In the excerpt on Venezuelan price inspections, what store-wide discount was imposed at Kristy's clothes store?

>> Begin Excerpted text

With Christmas around the corner and prices down by up to seventy percent in targeted stores, the government inspections are being felt in the pockets of Venezuelans consumers. At Kristy’s clothes store, three generations of one family used the imposed store-wide 50% discount to buy new clothes. Alba, Morliana and Lilia described the reductions as a necessary action in the face of increasing price speculation. Alba said that “I hope that it will continue and not just be left at this. This has helped us so much… Before the prices were all different to what had been advertised so it was difficult to even bring the right money. At times they were as much as four times what the goods were really worth, with prices rising all the time.”

At Yamil electronics store, goods arrived as faster than people could buy them as vans shuttled hoarded goods from the owners’ warehouses. One shopper queuing to purchase a discounted television accused retail owners of using the official exchange rate to buy cheap dollars to sell on the black market. “We agree with the government’s decision. In anywhere else in the world you make fifteen or twenty percent profit, not one or two thousand percent profit. It’s economic warfare.”

>> End Excerpted text
>> Begin Rows

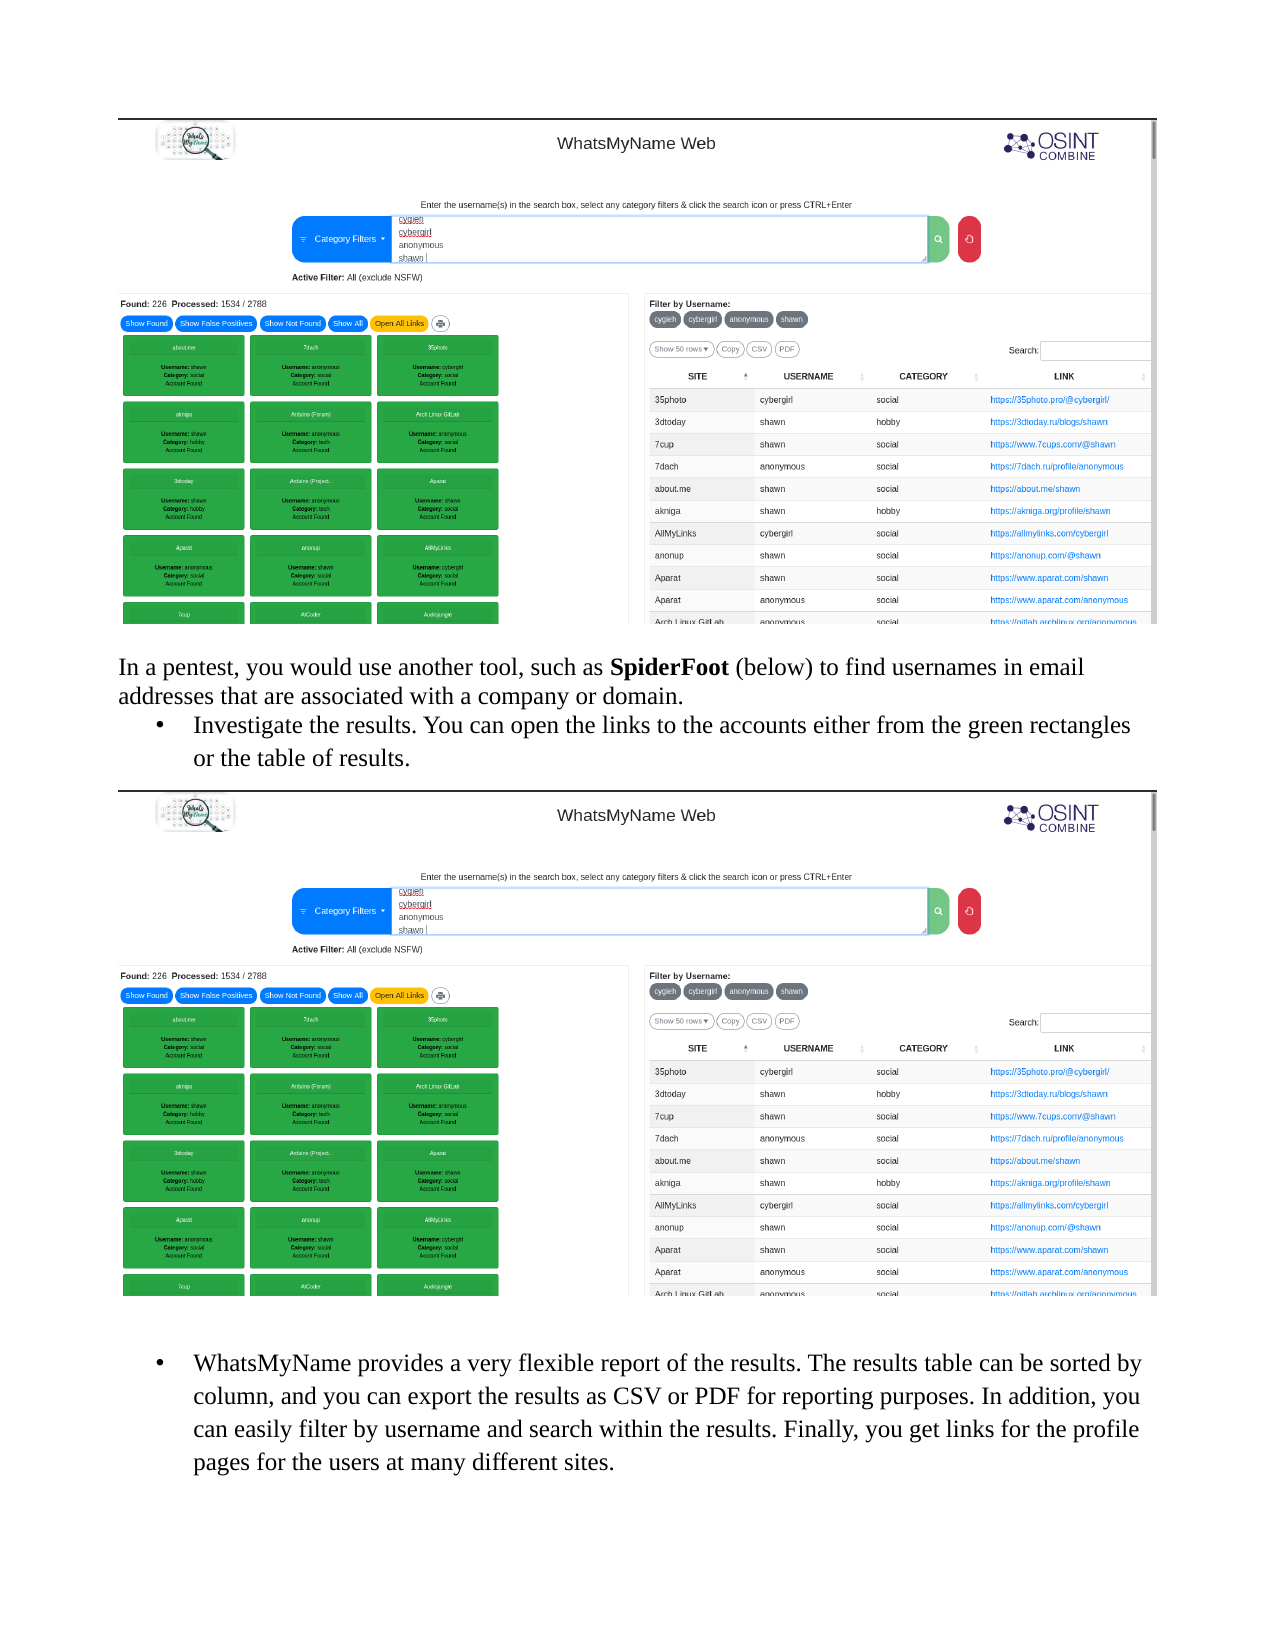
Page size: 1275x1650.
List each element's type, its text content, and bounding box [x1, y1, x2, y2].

picture [118, 118, 1157, 624]
picture [118, 790, 1157, 1296]
text In a pentest, you would use another tool, such as SpiderFoot (below) to find usernames in email addresses that are associated with a company or domain. [118, 652, 1157, 710]
list WhatsMyName provides a very flexible report of the results. The results table can be sorted by column, and you can export the results as CSV or PDF for reporting purposes. In addition, you can easily filter by username and search within the results. Finally, you get links for the profile pages for the users at many different sites. [156, 1348, 1157, 1476]
list Investigate the results. You can open the links to the accounts either from the green rectangles or the table of results. [156, 710, 1157, 772]
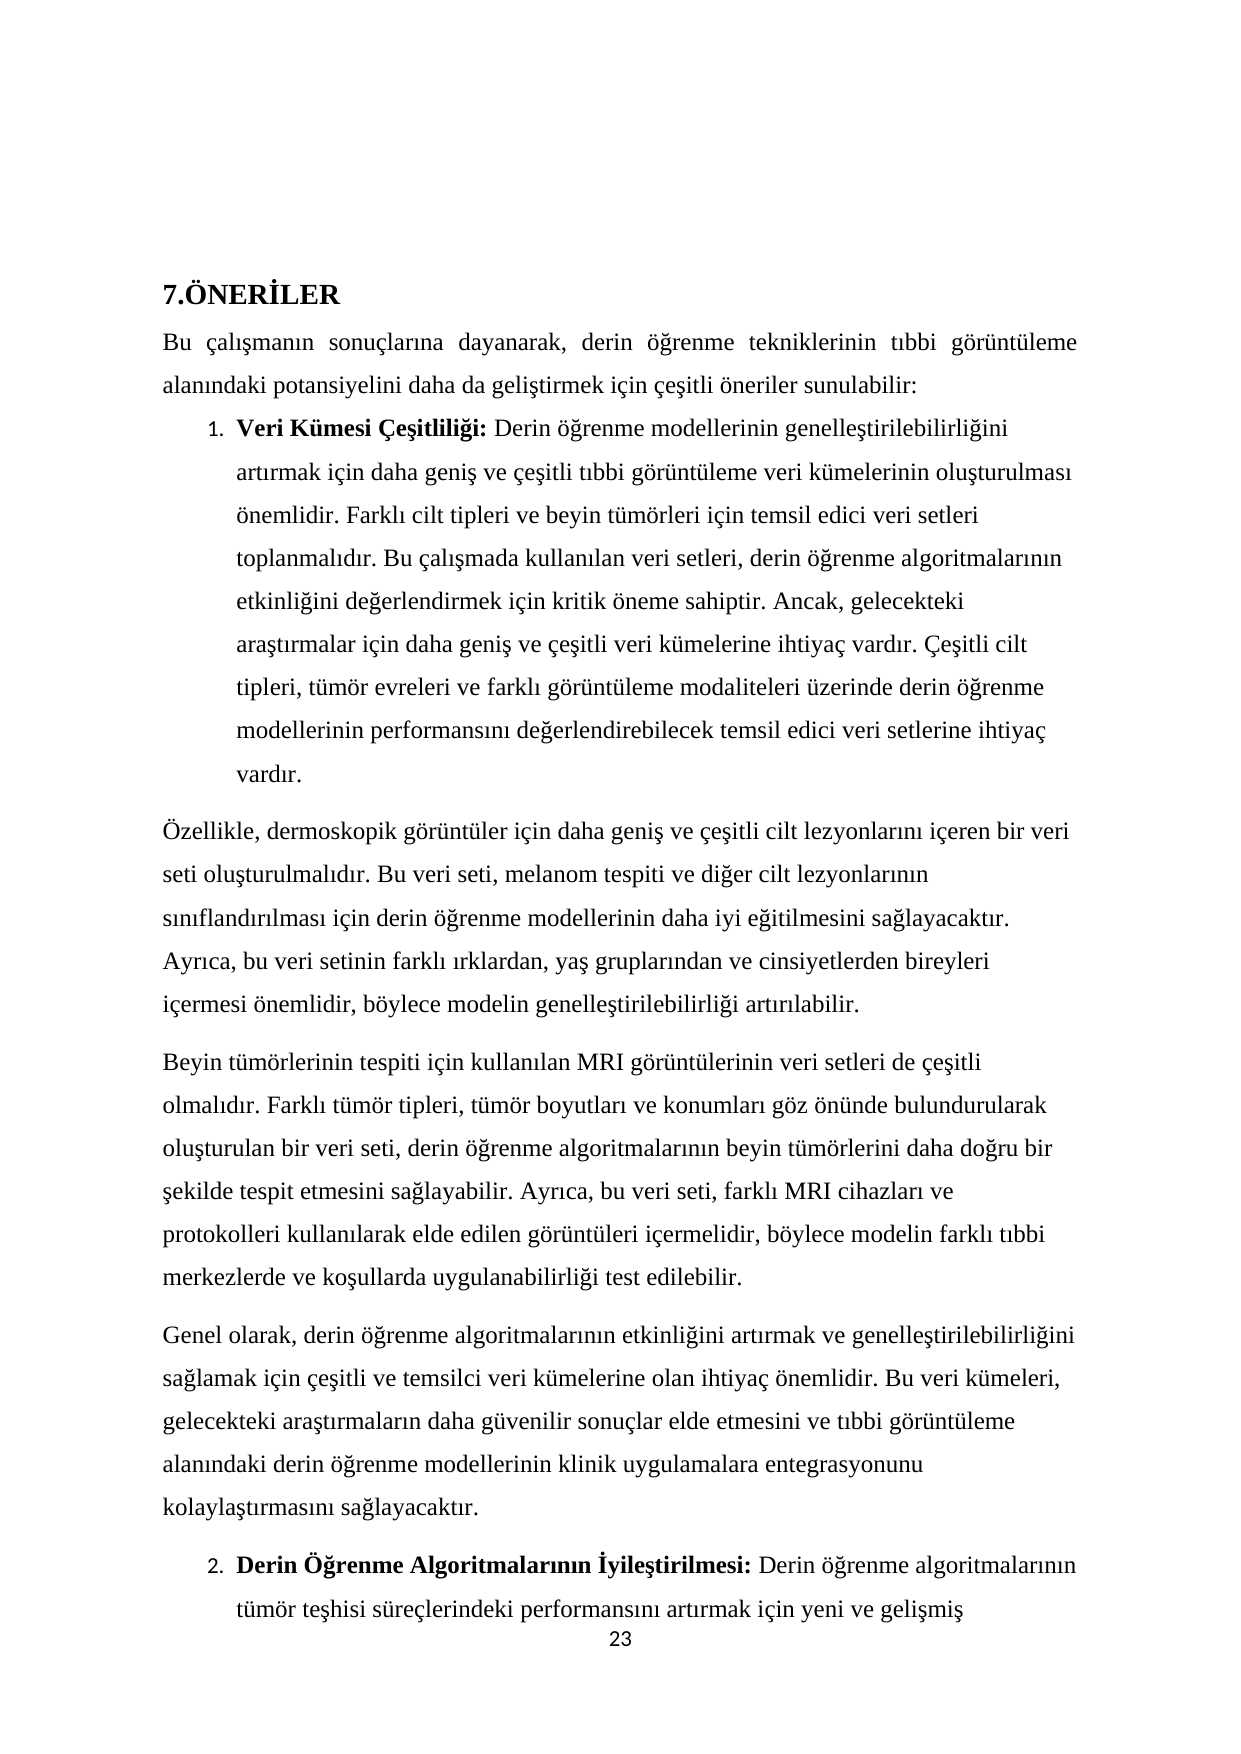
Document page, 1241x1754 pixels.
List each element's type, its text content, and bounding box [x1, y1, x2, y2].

text Bu çalışmanın sonuçlarına dayanarak, derin öğrenme tekniklerinin tıbbi görüntüleme alanındaki potansiyelini daha da geliştirmek için çeşitli öneriler sunulabilir: [162, 327, 1078, 399]
text 7.ÖNERİLER [162, 277, 1078, 310]
text Genel olarak, derin öğrenme algoritmalarının etkinliğini artırmak ve genelleştirilebilirliğini sağlamak için çeşitli ve temsilci veri kümelerine olan ihtiyaç önemlidir. Bu veri kümeleri, gelecekteki araştırmaların daha güvenilir sonuçlar elde etmesini ve tıbbi görüntüleme alanındaki derin öğrenme modellerinin klinik uygulamalara entegrasyonunu kolaylaştırmasını sağlayacaktır. [162, 1320, 1078, 1521]
text Beyin tümörlerinin tespiti için kullanılan MRI görüntülerinin veri setleri de çeşitli olmalıdır. Farklı tümör tipleri, tümör boyutları ve konumları göz önünde bulundurularak oluşturulan bir veri seti, derin öğrenme algoritmalarının beyin tümörlerini daha doğru bir şekilde tespit etmesini sağlayabilir. Ayrıca, bu veri seti, farklı MRI cihazları ve protokolleri kullanılarak elde edilen görüntüleri içermelidir, böylece modelin farklı tıbbi merkezlerde ve koşullarda uygulanabilirliği test edilebilir. [162, 1047, 1078, 1291]
list Derin Öğrenme Algoritmalarının İyileştirilmesi: Derin öğrenme algoritmalarının tümör teşhisi süreçlerindeki performansını artırmak için yeni ve gelişmiş [207, 1550, 1078, 1622]
list Veri Kümesi Çeşitliliği: Derin öğrenme modellerinin genelleştirilebilirliğini artırmak için daha geniş ve çeşitli tıbbi görüntüleme veri kümelerinin oluşturulması önemlidir. Farklı cilt tipleri ve beyin tümörleri için temsil edici veri setleri toplanmalıdır. Bu çalışmada kullanılan veri setleri, derin öğrenme algoritmalarının etkinliğini değerlendirmek için kritik öneme sahiptir. Ancak, gelecekteki araştırmalar için daha geniş ve çeşitli veri kümelerine ihtiyaç vardır. Çeşitli cilt tipleri, tümör evreleri ve farklı görüntüleme modaliteleri üzerinde derin öğrenme modellerinin performansını değerlendirebilecek temsil edici veri setlerine ihtiyaç vardır. [207, 413, 1078, 787]
text Özellikle, dermoskopik görüntüler için daha geniş ve çeşitli cilt lezyonlarını içeren bir veri seti oluşturulmalıdır. Bu veri seti, melanom tespiti ve diğer cilt lezyonlarının sınıflandırılması için derin öğrenme modellerinin daha iyi eğitilmesini sağlayacaktır. Ayrıca, bu veri setinin farklı ırklardan, yaş gruplarından ve cinsiyetlerden bireyleri içermesi önemlidir, böylece modelin genelleştirilebilirliği artırılabilir. [162, 816, 1078, 1018]
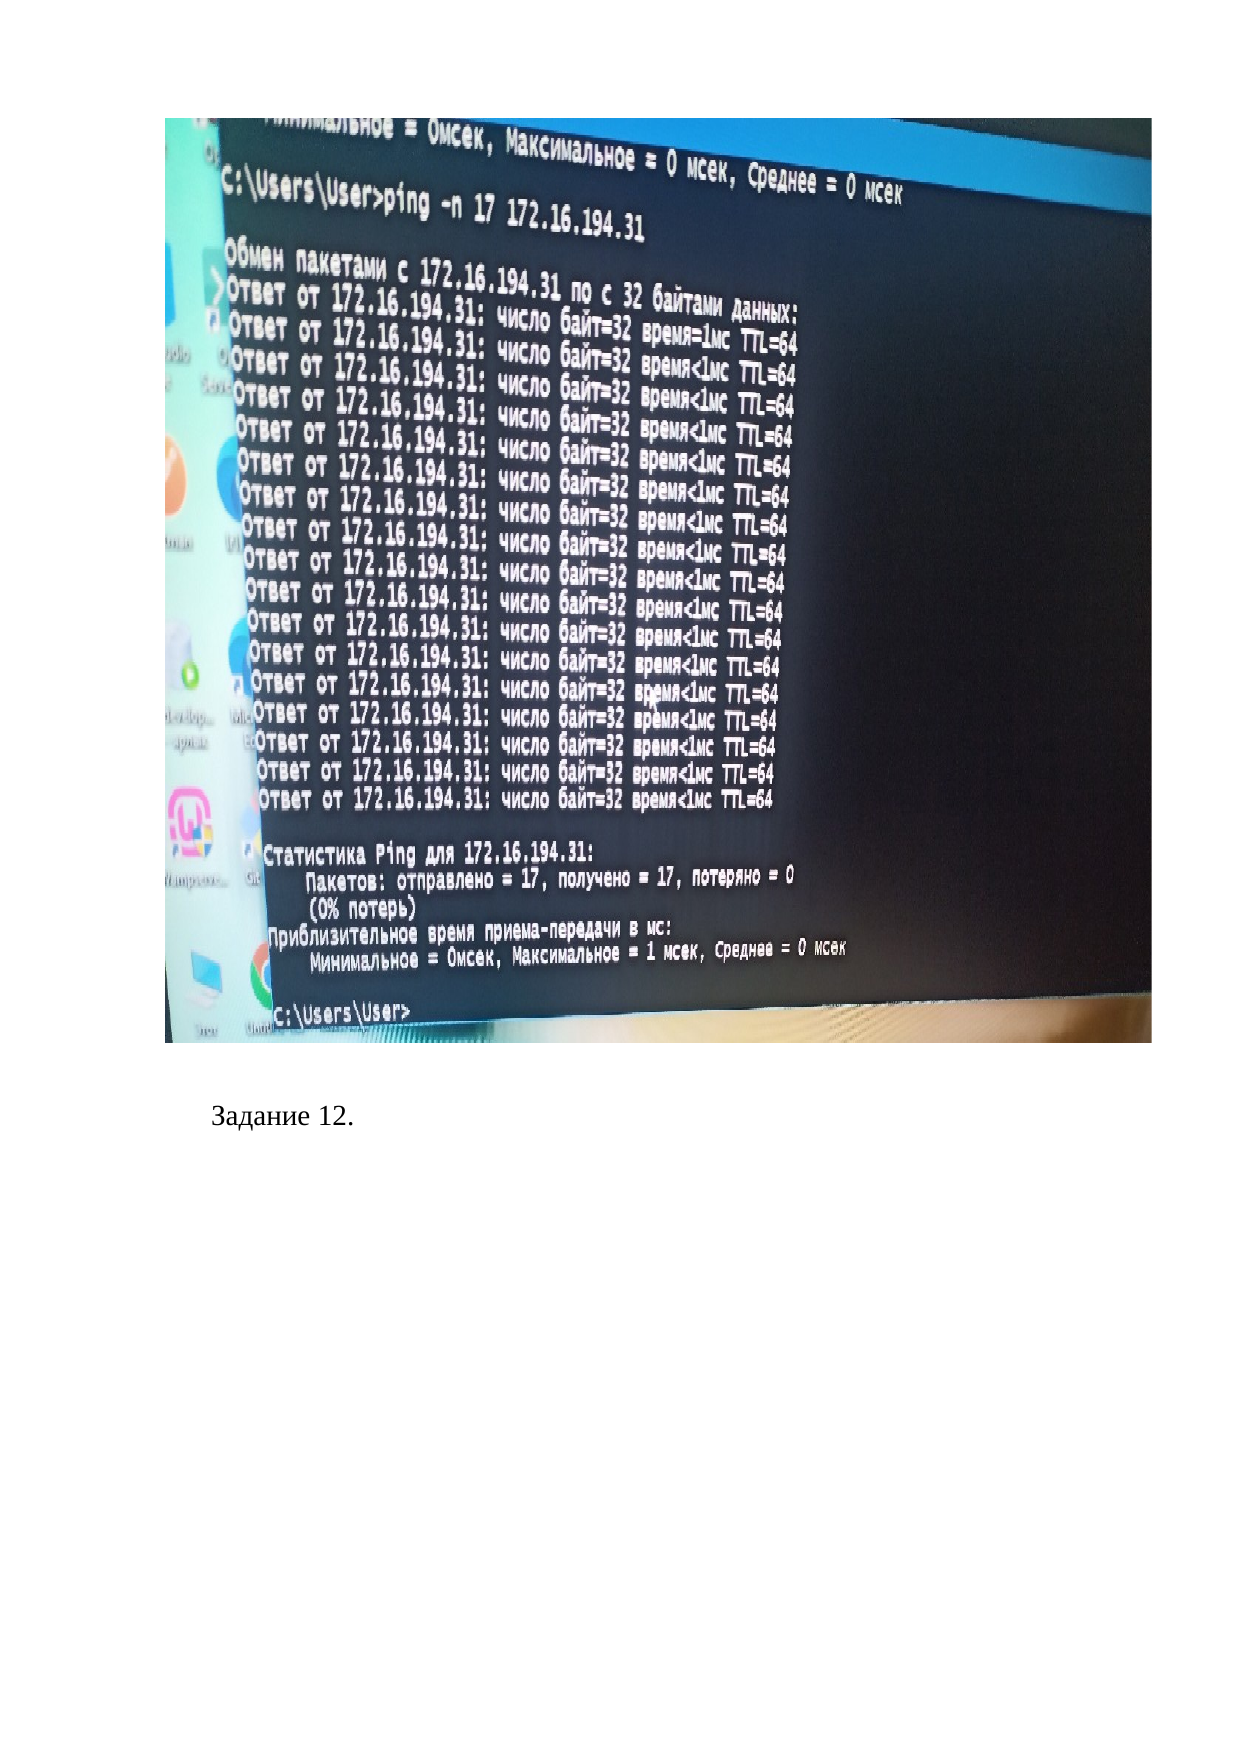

>> End Rows

The response:
50%